In childhood, sitting at the feet of my father, himself a great storyteller, I heard stories about past wars in which our society participated. The war telling was complex. The elders narrated large scale excursions into the enemy territories through ritual wars or wars of defence, each war remembered by poetic songs recounting the foretellers visited; the performances of war rituals which the warriors underwent; the war leaders and the identities of the enemies. The stories were not isolated, as each pastoralist group had comparable stories to tell about the wars in which their fathers and ancestors participated, tales of livestock looted and people kidnapped and killed. Every war had a name, often derived from a famous victim, warrior or geographical space. Wars were time markers in history, with periods being referred to as the time of this or that war.
My aim in this book was to understand the regional dynamics of herder warfare along seven frontiers, involving conflicts among multiples of groups over centuries, with case studies focusing on two of the seven frontiers. By the late nineteenth century, the case study frontiers – the coastal hinterland of East Africa – represented the convergence of different wars involving various pastoralists and settled groups. Along the warfare frontiers arose powerful military powers that were involved in conquests of their neighbours and enslaving the defeated groups or absorbing them. Thus, each of the frontiers had historical footprints of warfare in terms of geographical spaces and specific ethnic groups involved; my book weaves varieties of sources into a tapestry of regional warfare.
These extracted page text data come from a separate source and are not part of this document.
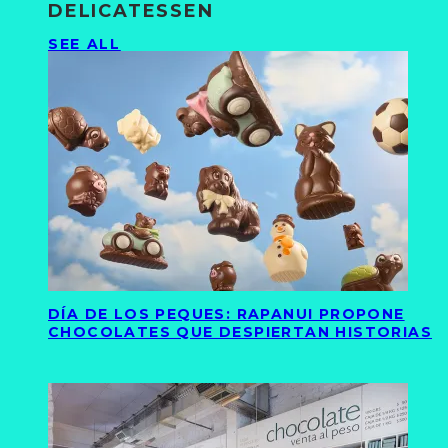
DELICATESSEN
SEE ALL
DÍA DE LOS PEQUES: RAPANUI PROPONE
CHOCOLATES QUE DESPIERTAN HISTORIAS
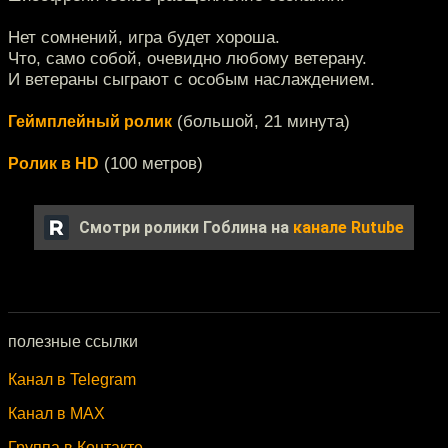
Нет сомнений, игра будет хороша.
Что, само собой, очевидно любому ветерану.
И ветераны сыграют с особым наслаждением.
(большой, 21 минута)
Геймплейный ролик
(100 метров)
Ролик в HD
Смотри ролики Гоблина на
канале Rutube
полезные ссылки
Канал в Telegram
Канал в MAX
Группа в Контакте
The work intertwines social and environmental histories of warfare. Methodologically, it has broken new ground in bringing into the same narratives oral traditions of pastoralists and other sources. The analysis brings to life past wars in poetic terms and folklores that groups used to remember the past and the present. The chapters, while they could be read separately, describe trajectories of histories of warfare along the different frontiers of conflicts. This is the first work from East Africa that reports on domestic slavery as the byproduct of warfare and, for the case study communities, analyses the processes of enslavement and eventual emancipation. This new finding will undoubtedly encourage more research on the roles pastoralists in East Africa played in nineteenth and early twentieth century slavery.
It is my hope that readers will find this book of interest. The book reflects a clear and comprehensive knowledge of pastoralism and its environments, which the author acquired over several decades of academic life and early upbringing. This personal knowledge is reflected in a writing style neatly weaving the social and environmental perspectives of warfare with details that are accessible to both non-specialist and specialist readers. I recommend this book for senior undergraduate and graduate courses in conflict and warfare studies. I also expect the book i to be of interest to professional researchers and general readers of warfare, conflicts and environmental history.